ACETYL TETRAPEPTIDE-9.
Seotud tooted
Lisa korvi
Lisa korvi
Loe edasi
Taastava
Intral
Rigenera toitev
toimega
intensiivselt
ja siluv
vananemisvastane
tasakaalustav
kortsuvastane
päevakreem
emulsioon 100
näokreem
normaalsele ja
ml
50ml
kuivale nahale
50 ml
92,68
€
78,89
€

☆ ☆ ☆

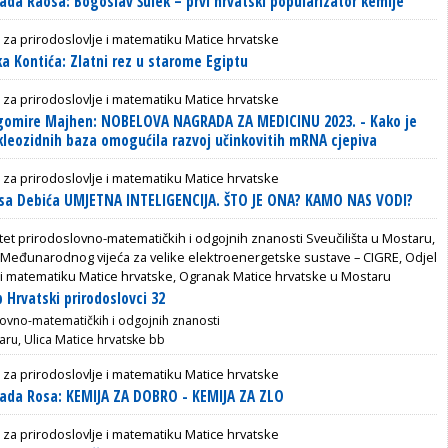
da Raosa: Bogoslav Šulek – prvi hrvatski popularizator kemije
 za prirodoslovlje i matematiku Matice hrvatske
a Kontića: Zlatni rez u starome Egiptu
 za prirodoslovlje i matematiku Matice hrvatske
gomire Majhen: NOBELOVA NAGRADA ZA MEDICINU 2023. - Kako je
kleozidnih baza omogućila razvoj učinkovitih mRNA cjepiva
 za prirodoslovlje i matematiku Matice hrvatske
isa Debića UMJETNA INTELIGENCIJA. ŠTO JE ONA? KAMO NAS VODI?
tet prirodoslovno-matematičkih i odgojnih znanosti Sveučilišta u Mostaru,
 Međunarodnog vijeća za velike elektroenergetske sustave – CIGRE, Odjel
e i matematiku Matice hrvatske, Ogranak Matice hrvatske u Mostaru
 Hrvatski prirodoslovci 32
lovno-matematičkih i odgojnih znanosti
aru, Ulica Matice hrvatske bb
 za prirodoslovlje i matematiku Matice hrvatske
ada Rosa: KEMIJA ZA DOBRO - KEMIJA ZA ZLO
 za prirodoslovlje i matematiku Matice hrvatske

☆ ☆ ☆

Directions for this task: Nothing but the lines holding the word "odgojnih" should be returned from the listing above.

Answer box:
tet prirodoslovno-matematičkih i odgojnih znanosti Sveučilišta u Mostaru,
lovno-matematičkih i odgojnih znanosti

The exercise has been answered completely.